### [Excerpted text]
BEGIN

Anti-inflammatory drugs may improve survival from severe malaria
Walter and Eliza Hall Institute researchers have shown that a new class of anti-inflammatory agents, called IDR (innate defense regulator) peptides, could help to increase survival from severe clinical malaria when used in combination with antimalarial drugs.
A research team fronted by Dr Ariel Achtman and Dr Sandra Pilat-Carotta, and led by Professor Louis Schofield from the institute's Infection and Immunity division, published the study today in the journal Science Translational Medicine.
Dr Achtman said that many drugs that prevent malaria infections are not effective in sick patients at preventing tissue damage that arises from the inflammatory immune response. "The most severe forms of malaria, such as cerebral malaria which causes brain damage, are actually the result of the immune system trying to fight infection and causing collateral damage," she said.
Dr Pilat-Carotta said the team used a treatment approach combining drugs that suppress potentially harmful inflammation with antimalarial agents that fight the parasite, in mouse models infected with the malaria parasite Plasmodium berghei. "In this study, we showed that a new class of drugs could prevent inflammation in the brains of mice with malaria and improve their survival. This is an example of a 'host-directed' therapy – a treatment intended to act on the host not the parasite," Dr Pilat-Carotta said.
Professor Schofield said up to 25 per cent of severe clinical malaria cases are fatal even with access to the best health care. "Antimalarial drugs are very effective, but only if they are given before serious clinical symptoms develop. On their own, antimalarial drugs fail in approximately one out of every four cases of severe clinical malaria, because by the time the patient arrives at a hospital they are already very sick and inflammation caused by the immune response to the parasite is causing major organ damage," Professor Schofield said.
IDR peptides are a new class of anti-inflammatory agent developed by Professor Robert Hancock and colleagues at the University of British Columbia, Canada, which enhance beneficial aspects of the initial immune response, while dampening harmful inflammation, Professor Schofield said. "IDR peptides are also relatively cheap to produce and easy to use, making them a good option for medical treatments in developing countries," he said.
Dr Achtman said the development of preclinical models of severe malaria could improve pre-clinical drug screening and potentially prevent some of the drug failures that happen at the human clinical trial stage. "Professor Gordon Smyth and Ms Charity Law from the institute's Bioinformatics division used sophisticated bioinformatics-driven analyses to identify early changes to inflammatory processes, days before the mice show visible changes in malaria disease symptoms. Host-directed therapies are a good treatment option because parasites are less likely to evolve resistance, and we believe they will eventually increase the number of successful treatment interventions in the short time window between hospitalisation with severe malaria and death," Dr Achtman said.

END

### [Data shown]

BEGIN

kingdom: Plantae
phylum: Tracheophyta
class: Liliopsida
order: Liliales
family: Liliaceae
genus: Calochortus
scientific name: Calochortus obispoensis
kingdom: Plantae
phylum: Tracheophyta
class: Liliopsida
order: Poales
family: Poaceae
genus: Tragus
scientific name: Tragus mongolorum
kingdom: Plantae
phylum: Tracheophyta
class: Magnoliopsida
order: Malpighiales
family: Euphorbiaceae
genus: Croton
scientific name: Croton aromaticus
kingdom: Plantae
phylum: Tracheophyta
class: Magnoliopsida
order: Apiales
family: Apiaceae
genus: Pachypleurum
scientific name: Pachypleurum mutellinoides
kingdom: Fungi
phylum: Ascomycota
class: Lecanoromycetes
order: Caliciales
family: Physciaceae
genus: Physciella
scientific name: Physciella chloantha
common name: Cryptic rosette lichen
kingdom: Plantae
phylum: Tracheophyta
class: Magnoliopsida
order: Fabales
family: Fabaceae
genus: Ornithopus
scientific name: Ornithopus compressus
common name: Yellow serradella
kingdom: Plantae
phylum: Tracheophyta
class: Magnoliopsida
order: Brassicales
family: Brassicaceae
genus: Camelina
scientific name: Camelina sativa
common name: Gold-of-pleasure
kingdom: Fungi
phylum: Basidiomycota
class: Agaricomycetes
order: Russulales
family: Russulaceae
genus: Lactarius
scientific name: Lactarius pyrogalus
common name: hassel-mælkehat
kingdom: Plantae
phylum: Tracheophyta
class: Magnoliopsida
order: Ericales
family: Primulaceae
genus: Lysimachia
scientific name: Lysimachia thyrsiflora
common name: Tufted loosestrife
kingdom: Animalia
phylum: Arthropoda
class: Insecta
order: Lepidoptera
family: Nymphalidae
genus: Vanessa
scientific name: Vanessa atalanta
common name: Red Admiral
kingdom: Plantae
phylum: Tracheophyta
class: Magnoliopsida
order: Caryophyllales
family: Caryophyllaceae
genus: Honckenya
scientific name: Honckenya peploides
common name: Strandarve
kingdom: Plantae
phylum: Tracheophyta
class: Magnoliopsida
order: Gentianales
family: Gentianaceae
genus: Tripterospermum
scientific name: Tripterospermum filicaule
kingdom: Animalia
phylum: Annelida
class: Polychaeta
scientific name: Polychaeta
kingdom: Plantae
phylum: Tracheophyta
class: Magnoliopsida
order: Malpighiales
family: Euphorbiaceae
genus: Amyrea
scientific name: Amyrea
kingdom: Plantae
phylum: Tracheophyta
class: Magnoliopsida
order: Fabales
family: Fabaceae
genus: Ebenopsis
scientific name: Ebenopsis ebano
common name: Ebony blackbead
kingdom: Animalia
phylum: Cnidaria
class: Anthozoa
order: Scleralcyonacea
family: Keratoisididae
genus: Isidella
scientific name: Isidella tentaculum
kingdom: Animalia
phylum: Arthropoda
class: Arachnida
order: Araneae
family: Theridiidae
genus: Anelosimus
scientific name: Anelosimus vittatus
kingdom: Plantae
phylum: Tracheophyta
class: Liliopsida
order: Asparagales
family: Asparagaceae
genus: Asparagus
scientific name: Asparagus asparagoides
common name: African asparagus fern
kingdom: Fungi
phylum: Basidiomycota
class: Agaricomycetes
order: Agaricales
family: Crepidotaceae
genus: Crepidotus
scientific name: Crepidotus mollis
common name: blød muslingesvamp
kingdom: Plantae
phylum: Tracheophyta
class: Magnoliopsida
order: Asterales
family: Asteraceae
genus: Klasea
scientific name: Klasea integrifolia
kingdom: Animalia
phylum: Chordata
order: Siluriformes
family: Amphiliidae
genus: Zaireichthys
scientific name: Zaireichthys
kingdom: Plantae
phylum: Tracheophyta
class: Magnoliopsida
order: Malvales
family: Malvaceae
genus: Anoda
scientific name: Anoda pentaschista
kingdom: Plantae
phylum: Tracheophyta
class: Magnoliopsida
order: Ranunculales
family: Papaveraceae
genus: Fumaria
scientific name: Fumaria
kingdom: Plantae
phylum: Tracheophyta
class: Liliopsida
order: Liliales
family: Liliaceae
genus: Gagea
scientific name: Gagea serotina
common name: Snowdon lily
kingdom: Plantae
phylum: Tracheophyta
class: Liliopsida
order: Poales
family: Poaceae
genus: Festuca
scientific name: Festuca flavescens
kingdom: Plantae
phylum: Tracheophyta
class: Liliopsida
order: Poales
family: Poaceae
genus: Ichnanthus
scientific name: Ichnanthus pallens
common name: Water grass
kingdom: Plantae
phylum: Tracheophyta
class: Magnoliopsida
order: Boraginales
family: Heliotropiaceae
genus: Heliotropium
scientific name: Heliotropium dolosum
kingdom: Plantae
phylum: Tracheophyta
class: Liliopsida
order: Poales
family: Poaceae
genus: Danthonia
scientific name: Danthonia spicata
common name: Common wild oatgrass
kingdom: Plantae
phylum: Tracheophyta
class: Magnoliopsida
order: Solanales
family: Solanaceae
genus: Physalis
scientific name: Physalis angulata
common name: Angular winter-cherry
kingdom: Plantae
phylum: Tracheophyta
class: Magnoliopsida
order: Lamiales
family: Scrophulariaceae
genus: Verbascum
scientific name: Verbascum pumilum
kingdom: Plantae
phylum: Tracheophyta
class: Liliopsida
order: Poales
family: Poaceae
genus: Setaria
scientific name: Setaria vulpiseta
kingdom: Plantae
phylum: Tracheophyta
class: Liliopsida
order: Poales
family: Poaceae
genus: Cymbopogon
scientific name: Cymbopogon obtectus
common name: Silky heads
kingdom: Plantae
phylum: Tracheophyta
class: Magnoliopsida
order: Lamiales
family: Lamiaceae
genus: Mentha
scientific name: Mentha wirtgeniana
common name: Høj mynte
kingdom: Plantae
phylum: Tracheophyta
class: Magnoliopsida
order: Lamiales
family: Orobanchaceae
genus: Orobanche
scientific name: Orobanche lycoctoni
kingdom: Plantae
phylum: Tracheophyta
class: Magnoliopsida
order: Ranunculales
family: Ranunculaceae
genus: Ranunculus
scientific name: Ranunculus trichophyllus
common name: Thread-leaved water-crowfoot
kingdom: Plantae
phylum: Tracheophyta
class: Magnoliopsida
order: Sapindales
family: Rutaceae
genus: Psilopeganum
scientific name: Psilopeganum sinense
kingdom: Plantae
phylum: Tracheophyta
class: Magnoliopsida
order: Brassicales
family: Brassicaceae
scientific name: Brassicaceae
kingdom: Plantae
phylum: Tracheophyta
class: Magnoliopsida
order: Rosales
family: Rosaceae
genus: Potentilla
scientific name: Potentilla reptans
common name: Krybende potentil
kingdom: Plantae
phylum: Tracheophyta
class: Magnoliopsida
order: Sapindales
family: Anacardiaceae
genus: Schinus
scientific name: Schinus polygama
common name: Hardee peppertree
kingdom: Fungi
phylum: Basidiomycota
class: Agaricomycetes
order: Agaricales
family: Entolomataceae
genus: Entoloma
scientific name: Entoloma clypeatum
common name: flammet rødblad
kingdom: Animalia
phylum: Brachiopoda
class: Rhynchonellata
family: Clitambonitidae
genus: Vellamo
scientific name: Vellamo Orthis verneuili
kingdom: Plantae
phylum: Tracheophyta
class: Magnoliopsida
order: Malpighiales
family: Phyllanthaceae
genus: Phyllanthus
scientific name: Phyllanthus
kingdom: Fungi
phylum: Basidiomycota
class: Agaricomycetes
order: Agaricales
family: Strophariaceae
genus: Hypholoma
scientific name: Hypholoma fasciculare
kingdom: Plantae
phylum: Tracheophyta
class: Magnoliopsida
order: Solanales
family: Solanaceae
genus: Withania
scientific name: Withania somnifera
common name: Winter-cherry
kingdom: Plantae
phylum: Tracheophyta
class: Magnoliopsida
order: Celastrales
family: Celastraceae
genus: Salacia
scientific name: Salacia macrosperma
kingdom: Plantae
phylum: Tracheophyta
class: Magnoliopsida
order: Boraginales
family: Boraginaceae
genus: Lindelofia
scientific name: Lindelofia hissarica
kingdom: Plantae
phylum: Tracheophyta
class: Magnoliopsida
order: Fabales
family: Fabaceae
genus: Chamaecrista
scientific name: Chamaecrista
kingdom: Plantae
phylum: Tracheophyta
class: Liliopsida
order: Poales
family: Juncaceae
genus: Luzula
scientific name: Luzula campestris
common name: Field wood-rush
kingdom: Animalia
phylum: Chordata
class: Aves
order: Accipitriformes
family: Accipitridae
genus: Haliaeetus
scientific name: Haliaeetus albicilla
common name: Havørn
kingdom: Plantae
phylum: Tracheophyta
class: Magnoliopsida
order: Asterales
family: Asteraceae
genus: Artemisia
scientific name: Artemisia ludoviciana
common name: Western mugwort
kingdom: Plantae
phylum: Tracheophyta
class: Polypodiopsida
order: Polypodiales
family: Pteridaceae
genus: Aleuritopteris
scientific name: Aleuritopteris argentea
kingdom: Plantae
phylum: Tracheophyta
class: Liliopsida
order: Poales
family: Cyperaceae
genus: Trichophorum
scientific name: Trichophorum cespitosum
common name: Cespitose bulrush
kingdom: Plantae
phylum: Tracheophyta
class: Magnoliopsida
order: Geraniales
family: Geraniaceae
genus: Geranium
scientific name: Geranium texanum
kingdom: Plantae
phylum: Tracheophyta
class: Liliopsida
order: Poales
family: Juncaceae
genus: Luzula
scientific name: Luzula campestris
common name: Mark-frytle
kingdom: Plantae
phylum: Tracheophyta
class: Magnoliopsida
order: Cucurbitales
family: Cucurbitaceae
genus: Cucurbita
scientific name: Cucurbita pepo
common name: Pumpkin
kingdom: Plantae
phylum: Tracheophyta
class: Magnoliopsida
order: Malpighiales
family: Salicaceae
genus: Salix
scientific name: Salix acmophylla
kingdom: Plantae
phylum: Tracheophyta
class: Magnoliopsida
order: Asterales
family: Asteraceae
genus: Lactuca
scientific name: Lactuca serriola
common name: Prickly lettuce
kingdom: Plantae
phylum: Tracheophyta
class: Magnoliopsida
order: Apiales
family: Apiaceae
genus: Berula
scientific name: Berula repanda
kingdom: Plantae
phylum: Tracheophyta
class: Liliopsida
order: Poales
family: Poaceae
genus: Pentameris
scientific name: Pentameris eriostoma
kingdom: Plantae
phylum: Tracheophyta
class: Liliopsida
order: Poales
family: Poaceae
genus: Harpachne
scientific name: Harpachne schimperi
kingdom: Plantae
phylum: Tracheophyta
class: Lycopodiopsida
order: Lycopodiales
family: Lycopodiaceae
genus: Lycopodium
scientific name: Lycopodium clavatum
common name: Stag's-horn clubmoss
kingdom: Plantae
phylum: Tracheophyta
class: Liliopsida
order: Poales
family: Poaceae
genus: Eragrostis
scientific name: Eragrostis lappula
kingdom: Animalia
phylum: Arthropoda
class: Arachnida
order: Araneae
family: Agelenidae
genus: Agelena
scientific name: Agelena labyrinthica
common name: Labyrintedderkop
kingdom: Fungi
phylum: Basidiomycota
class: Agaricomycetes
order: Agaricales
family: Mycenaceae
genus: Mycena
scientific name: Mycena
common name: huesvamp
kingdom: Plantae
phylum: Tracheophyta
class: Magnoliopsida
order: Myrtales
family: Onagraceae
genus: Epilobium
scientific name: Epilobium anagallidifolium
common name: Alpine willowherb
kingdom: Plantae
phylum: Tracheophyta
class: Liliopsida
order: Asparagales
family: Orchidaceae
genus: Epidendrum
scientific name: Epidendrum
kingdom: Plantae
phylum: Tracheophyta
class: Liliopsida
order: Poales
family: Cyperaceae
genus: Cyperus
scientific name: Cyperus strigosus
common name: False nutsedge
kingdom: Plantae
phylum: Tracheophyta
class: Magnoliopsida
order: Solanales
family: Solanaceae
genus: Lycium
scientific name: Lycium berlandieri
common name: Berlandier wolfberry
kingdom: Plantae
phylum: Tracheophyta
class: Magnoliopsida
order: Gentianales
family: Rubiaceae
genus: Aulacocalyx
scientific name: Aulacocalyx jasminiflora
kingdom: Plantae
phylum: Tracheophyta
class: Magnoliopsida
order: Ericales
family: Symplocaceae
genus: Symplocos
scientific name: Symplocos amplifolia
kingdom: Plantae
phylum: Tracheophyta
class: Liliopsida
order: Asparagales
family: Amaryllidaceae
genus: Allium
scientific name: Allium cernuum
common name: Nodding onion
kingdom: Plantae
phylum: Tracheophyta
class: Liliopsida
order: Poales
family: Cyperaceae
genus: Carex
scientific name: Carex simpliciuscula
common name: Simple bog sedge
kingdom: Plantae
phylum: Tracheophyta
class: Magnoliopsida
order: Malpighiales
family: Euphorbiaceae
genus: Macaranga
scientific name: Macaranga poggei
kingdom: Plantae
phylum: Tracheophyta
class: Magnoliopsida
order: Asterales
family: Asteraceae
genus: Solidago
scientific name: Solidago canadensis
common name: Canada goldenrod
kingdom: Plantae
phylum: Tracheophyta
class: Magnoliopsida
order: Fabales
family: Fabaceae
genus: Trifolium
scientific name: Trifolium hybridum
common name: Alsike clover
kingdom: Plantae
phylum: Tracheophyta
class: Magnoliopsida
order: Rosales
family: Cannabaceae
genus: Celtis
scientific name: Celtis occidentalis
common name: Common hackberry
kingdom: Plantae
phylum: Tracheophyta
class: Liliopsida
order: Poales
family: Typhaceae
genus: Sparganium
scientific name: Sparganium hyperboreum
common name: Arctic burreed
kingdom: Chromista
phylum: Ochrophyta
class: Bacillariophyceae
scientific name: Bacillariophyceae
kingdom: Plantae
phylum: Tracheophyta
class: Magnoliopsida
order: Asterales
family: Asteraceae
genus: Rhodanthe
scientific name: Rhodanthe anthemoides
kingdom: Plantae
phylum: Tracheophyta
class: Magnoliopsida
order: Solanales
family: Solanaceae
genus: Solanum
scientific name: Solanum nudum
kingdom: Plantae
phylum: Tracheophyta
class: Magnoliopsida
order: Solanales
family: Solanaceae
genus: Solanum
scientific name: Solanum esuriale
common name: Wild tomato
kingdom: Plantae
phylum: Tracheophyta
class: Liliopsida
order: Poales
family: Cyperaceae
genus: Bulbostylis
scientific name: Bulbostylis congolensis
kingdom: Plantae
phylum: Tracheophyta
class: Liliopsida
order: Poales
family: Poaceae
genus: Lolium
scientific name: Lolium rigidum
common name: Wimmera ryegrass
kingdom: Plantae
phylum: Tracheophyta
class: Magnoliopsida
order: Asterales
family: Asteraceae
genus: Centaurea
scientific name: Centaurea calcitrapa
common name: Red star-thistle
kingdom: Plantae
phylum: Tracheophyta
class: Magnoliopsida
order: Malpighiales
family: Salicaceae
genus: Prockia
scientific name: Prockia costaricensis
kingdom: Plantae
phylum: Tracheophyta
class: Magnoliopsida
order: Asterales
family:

END

### [Required action]
Extract from the malaria research text the stretch from "Dr Achtman said the" through "Dr Achtman said.", reproducing it word for word.

### [Answer box]
Dr Achtman said the development of preclinical models of severe malaria could improve pre-clinical drug screening and potentially prevent some of the drug failures that happen at the human clinical trial stage. "Professor Gordon Smyth and Ms Charity Law from the institute's Bioinformatics division used sophisticated bioinformatics-driven analyses to identify early changes to inflammatory processes, days before the mice show visible changes in malaria disease symptoms. Host-directed therapies are a good treatment option because parasites are less likely to evolve resistance, and we believe they will eventually increase the number of successful treatment interventions in the short time window between hospitalisation with severe malaria and death," Dr Achtman said.